The cyclical nature of sneaker trends means particular practices return to circulation like clockwork. Air Jordan 1s and Nike Dunks always return to cool status, and even the ‘Triple Black’ Air Huaraches had their time in the sun. But one thing that has somehow been able to shrug off the sands of time is the pathological obsession with keeping sneakers from creasing. Well, here’s the ugly truth for the umpteenth time: shoes crease, so get over it.
Why Creasing Happens
It really shouldn’t need to be explained, but sneakers crease along the toe box because that is where the foot naturally flexes.
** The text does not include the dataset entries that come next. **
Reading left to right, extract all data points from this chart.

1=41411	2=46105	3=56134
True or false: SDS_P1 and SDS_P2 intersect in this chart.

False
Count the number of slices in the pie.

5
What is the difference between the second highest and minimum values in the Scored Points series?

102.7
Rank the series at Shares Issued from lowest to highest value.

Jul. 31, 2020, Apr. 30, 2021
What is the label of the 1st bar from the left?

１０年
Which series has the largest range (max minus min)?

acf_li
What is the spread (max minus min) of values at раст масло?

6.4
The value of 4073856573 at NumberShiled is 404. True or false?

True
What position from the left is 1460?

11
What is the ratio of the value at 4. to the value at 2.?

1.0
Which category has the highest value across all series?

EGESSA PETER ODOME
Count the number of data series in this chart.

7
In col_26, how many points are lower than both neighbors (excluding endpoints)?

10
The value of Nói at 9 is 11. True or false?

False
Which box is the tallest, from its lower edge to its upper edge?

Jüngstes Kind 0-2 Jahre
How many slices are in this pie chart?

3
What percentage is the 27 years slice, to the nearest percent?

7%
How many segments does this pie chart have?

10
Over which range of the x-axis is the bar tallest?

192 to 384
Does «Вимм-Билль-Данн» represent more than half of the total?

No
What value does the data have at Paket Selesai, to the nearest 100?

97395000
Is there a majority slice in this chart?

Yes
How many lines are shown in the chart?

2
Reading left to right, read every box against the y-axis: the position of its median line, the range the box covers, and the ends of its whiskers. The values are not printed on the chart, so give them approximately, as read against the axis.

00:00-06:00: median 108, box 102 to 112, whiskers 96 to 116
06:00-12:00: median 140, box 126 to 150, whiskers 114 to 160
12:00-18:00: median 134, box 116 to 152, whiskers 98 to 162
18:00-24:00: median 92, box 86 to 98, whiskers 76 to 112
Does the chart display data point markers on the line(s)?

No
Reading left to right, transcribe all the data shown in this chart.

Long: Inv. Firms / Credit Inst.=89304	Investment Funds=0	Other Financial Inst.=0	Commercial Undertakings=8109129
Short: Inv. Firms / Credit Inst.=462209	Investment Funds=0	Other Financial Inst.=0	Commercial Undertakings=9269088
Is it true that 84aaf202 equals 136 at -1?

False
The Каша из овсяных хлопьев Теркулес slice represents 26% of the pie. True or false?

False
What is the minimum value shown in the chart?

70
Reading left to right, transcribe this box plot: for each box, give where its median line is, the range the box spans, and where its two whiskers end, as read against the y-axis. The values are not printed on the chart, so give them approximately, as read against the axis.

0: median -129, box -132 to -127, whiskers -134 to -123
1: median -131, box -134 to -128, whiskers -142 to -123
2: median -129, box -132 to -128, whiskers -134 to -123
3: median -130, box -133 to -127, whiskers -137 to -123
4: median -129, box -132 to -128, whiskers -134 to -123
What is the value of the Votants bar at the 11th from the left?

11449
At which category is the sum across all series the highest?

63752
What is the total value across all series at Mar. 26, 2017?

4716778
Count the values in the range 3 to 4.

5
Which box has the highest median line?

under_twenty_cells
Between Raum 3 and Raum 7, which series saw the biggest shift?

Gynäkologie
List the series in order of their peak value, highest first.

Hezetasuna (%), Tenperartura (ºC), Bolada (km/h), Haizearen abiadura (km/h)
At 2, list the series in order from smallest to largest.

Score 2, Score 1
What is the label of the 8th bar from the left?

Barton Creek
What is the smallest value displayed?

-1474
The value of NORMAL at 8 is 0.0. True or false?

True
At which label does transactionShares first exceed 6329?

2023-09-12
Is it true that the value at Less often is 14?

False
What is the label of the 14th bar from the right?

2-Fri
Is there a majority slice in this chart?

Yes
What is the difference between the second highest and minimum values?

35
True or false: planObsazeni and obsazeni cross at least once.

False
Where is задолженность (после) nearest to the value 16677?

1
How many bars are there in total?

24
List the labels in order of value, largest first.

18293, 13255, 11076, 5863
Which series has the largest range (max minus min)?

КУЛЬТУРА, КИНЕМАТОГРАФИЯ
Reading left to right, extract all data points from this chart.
Toe box creasing is a fact of life. So embrace it, and just let it happen. Like heel drag (which is explained in very deep detail here), creasing is simply a biomechanical function of the foot that enables natural motion.
Creases Are Cool
Sneakers generally look their best when they’re out of the box in all of their wrinkle-free glory. But lest they become shelf queens, never to have a foot shoved inside, is this truly indicative of how a sneaker is actually meant to appear?
In short, most sneakers look better after they’ve been out and about. Walk a mile in someone else’s shoes and it becomes clear that creases add character.
Now, with customisers going to all the effort to make their sneakers look like they’ve gone through the wringer, it’s a bit unnatural to have crispy toe boxes, no? Faux patina exposes itself as a crease-free charade when the expected areas of wear are actually not present. More on this in the near future…
The Paradox of Crease Prevention in a Post-Capitalist Sneakersphere
Anyone who’s been in the business of sneakers in the secondary marketplace will have undoubtedly encountered various metrics of assessing a product’s condition. Toe box creasing (or lack thereof) is one of these indicators of how worn a sneaker is. Fewer creases imply better condition and thus demand a higher price. Is this really what owning cool sneakers has now boiled down to? Wearing them in a way that maximises the return?
Remember when Justin Timberlake posted this pic? It damn had the whole sneakernet breaking into tears as his box fresh Air Jordan 3s flexed a healthy 90 degrees. JT doesn’t care how much those 3s are worth – he most likely got them for free. While most mortal sneakerheads aren’t on any PR seeding lists and have to buy and wear sneakers with a little bit more discretion, JT makes a good case for simply enjoying shoes. Don’t overthink it.
Jordan Brand acknowledged the weird things sneakerheads do by releasing the Air Jordan 1 'Not For Resale' back in 2018. The didactic phrase ‘PLEASE CREASE’ was printed across the toe boxes in very overt self-awareness of the state of the sneaker game. A store even made wannabe resellers wear their pairs out the door upon purchase, confining the 1s to a creased life. Another retailer offered a crease guarantee for these same 1s by having successful purchasers perform pushups wearing their latest pickup. Sadly, these 1s released on Opposite Day, and now fetch way too much money on the resale platforms. At least JB tried…
Even if the best efforts have been made to mentally digest the fact that creasing is a fact of life, there are ways to circumvent this affliction. Here are some methods that can help – though some are more effective than others.
Just forgo the leather toe box and rock something with mesh. Say goodbye to Air Jordan 1s, Air Force 1s, and Dunks. Hello, Air Max! Suede works too; options like the Clarks Wallabee are more or less creaseproof on day one as they are day 1000.
Better yet, look for sneakers that don’t have eyestays connecting to a U-throat at the tongue. It may not be the only reason certain shoes crease at the toe box, but a throatless toe box design may mitigate the factors that cause creasing.
Force Fields and other stiff toe box inserts need to stay in the 2000s. The amount of people peddling that shit has perpetuated its status as one of the snakiest oils leaving a mess in the sneaker industry. Remember earlier the point about natural motion? Adding a rigid plastic insert is definitely hindering natural motion, and probably contributing to a weird AF gait. Even Frankenstein’s Monster has better form.
Another obvious point: buy and wear the correct sneaker size. A shoe that’s too large at the toes will naturally have more material to bunch up and crease. Buying sneakers too small will also make creasing less likely… but see above point about Frankenstein gait.
Now, go out there and crease those toe boxes! At the end of the day, they’re just sneakers, and life is too short to be worrying about some wrinkled leather.